* **The problem**
Whichever lines of the entries hold the word "sind" should be identified and copied.

(Provided material)

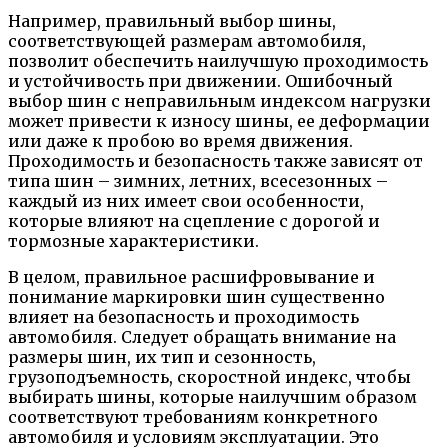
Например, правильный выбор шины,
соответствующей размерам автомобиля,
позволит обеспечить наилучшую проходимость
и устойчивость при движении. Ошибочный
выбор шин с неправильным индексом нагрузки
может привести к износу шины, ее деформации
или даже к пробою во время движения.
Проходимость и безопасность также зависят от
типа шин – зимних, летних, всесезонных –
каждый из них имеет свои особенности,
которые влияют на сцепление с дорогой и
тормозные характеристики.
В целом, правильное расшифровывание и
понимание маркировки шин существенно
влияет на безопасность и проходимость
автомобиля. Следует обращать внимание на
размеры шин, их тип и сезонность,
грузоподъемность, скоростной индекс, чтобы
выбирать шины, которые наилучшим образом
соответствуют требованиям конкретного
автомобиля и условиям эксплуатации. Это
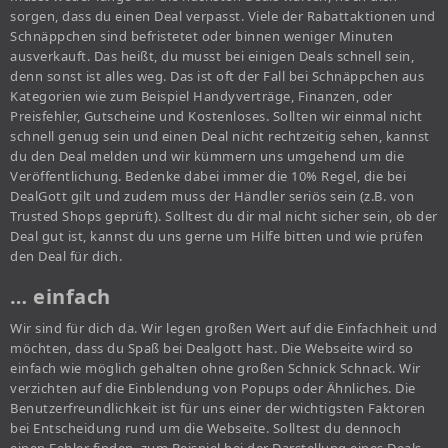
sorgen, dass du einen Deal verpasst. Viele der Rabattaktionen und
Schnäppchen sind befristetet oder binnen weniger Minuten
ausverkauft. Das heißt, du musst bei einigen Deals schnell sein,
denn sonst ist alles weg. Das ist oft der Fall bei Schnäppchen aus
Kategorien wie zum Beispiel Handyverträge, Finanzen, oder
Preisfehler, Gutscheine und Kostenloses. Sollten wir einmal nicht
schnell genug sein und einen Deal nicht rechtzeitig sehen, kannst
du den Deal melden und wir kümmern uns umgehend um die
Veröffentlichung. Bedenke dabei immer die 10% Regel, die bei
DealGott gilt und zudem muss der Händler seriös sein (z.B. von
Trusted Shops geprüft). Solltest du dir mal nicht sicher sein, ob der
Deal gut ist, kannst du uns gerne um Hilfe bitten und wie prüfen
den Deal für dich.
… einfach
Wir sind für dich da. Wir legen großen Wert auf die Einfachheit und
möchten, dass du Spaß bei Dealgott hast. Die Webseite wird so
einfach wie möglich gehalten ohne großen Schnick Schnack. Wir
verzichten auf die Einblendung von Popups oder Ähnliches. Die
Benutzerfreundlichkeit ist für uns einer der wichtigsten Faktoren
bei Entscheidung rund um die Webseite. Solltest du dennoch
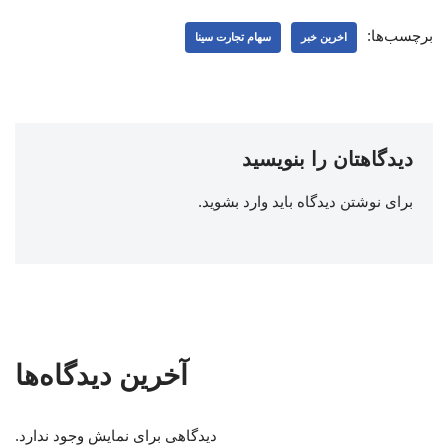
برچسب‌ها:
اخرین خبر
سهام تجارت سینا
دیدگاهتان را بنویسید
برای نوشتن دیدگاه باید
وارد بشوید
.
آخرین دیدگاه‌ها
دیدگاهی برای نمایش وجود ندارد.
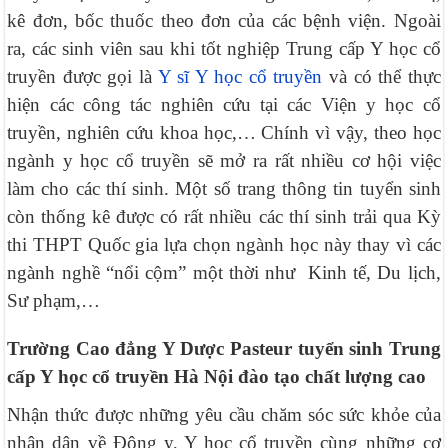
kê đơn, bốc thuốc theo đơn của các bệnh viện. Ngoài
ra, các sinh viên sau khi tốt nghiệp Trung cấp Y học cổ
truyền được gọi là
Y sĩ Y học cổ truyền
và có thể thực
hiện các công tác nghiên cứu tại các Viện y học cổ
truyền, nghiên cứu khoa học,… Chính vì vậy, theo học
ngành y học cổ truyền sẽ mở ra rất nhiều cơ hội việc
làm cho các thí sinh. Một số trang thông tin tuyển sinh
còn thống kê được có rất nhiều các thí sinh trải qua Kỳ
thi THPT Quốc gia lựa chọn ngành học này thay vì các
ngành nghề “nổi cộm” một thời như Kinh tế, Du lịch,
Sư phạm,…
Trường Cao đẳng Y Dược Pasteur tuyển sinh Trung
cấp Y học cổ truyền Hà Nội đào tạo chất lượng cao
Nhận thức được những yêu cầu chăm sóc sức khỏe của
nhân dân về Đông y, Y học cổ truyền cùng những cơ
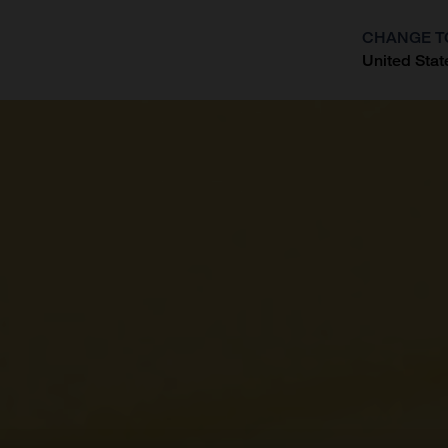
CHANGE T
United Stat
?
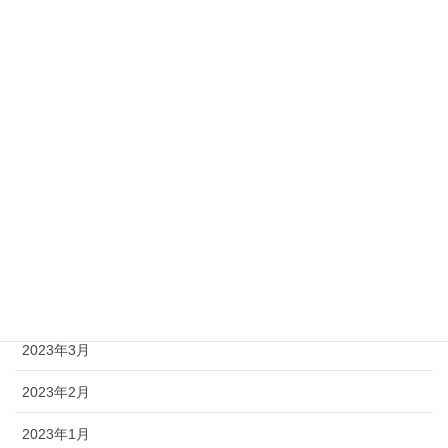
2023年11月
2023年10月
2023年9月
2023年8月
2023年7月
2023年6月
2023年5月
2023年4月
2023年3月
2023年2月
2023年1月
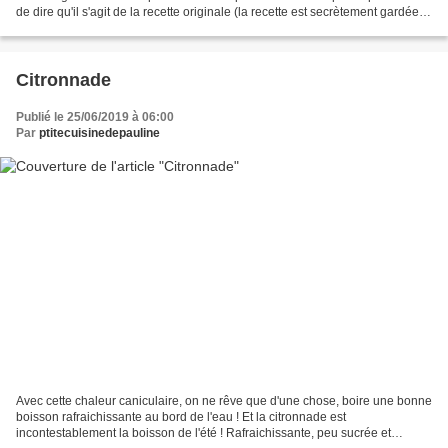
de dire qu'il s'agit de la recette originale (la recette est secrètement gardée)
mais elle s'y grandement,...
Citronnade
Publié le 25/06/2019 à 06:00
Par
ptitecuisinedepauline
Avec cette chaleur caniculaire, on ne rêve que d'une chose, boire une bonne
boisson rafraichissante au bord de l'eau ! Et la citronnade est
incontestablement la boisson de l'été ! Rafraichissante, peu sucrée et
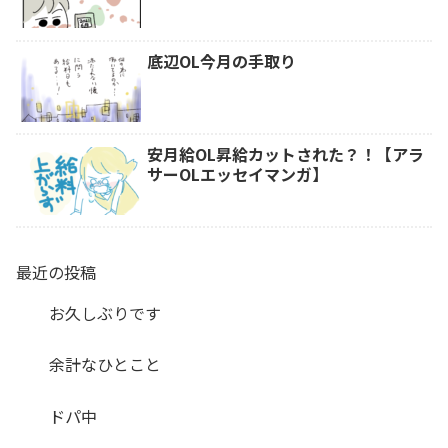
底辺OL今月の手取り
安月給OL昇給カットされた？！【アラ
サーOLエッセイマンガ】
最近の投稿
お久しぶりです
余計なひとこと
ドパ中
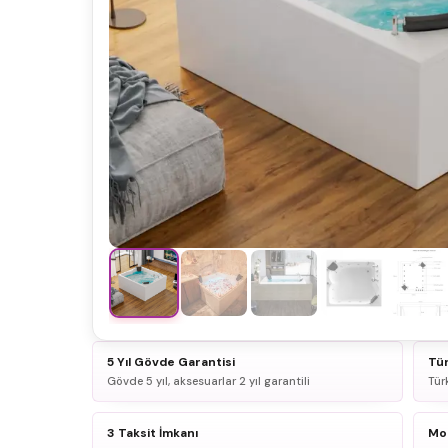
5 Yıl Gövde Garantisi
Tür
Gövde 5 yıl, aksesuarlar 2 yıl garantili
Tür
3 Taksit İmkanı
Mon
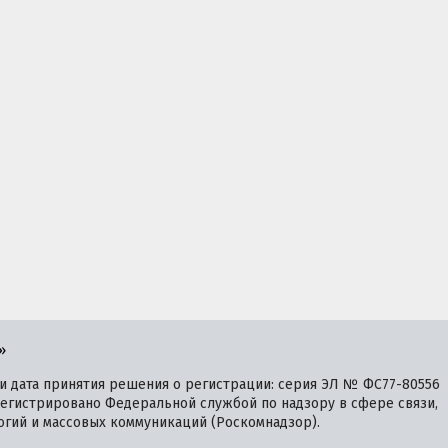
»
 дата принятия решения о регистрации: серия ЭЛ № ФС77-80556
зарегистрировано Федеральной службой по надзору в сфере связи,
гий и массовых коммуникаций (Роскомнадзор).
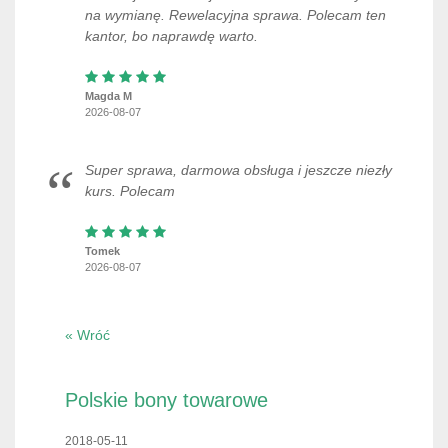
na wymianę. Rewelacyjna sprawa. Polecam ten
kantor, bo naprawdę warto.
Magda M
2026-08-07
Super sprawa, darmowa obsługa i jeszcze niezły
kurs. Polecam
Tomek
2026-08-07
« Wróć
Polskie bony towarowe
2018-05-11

(End Provided material)

* **Solved exercise**
Schnäppchen sind befristetet oder binnen weniger Minuten
Wir sind für dich da. Wir legen großen Wert auf die Einfachheit und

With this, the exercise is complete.